The purpose of the study is to improve the accuracy of detection, recognition and tracking of objects in real time and to implement the corresponding technology in the form of a software tool for the task as part of intelligent systems.
The object of research is the processes of data processing in the tasks of detecting, recognizing and tracking objects in real time.
The subject of the study is models, algorithms and technologies for using convolutional neural networks to solve the problem of recognizing and tracking an object in real time.

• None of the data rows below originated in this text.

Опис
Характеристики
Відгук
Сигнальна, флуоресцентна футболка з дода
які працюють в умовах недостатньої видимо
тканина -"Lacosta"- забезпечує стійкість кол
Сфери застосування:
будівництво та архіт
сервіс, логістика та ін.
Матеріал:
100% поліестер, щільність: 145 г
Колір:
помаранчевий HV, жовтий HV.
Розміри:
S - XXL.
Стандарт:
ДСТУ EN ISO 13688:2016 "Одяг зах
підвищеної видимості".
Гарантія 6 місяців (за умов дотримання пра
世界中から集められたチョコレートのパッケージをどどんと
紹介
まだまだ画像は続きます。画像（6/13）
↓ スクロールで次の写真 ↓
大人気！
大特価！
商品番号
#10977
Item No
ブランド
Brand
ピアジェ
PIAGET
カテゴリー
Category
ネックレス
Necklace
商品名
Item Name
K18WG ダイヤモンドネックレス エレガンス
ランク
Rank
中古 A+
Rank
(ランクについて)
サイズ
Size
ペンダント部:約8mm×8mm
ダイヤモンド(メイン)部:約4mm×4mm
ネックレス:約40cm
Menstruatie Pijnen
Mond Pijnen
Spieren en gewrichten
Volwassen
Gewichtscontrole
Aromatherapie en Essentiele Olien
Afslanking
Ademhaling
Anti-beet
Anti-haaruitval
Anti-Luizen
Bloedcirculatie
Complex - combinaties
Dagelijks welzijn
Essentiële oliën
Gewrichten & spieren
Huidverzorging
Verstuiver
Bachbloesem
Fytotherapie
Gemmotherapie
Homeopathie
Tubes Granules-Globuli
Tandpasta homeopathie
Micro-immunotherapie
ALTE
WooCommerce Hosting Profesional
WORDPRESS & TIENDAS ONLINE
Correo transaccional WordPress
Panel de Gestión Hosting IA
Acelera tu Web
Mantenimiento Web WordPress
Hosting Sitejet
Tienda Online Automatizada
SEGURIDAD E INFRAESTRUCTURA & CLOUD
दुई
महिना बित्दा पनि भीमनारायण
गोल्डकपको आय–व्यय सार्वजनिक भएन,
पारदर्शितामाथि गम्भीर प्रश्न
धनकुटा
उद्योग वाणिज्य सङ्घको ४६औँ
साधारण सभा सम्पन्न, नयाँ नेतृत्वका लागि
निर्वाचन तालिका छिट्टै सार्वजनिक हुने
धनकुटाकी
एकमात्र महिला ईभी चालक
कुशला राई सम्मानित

The scientific novelty of the research results is as follows:
– for the first time, an architectural solution for building a neural convolutional network for the task of detecting, recognizing, and tracking objects in real time has been developed, which differs from the existing solution in that it uses a larger number of object recognition units of different sizes, which is optimized for the tasks of a specific subject area;
– for the first time, the possibility of using the PFNB block in the developed technology, which is based on the Faster-Net architectural solution, which uses a multi-scale feature fusion network to demonstrate improved recognition accuracy compared to the basic technology, has been substantiated;
– for the first time, an own dataset was formed to test the developed technology starting from the stage of object recognition in a video stream, which includes objects of different scales of a certain subject area, which confirms the effectiveness of the developed model;
– for the first time, the architecture of a cross-platform library for the implementation of object detection, recognition and tracking technology is proposed, which is a five-scale structure and contains the BiFormer attention mechanism with low computing power, which improves the accuracy of detecting small objects and improves attention to key information on the object map;
– for the first time, comparative experiments were simulated on YOLO v9, which differ in the use of different types of loss functions while keeping other training conditions unchanged, which showed the use of the WIoU v3 regression loss function to be the most effective for the built model;
– for the first time, experiments were simulated when adding to the basic model the detection units of the PFNB group, which combine small features of the layers of the neural convolutional network, which increases the average value of mAP and, when used simultaneously, the model size and the number of parameters decrease;
– for the first time, experiments were simulated on the improved YOLO v9 P model, which differs from the basic YOLO v9 model in the loss function, fusion method and modified architecture of the recognition unit, which allowed to improve the average mAP value by about 7.7% and AP by about 2.5% to 14.1%.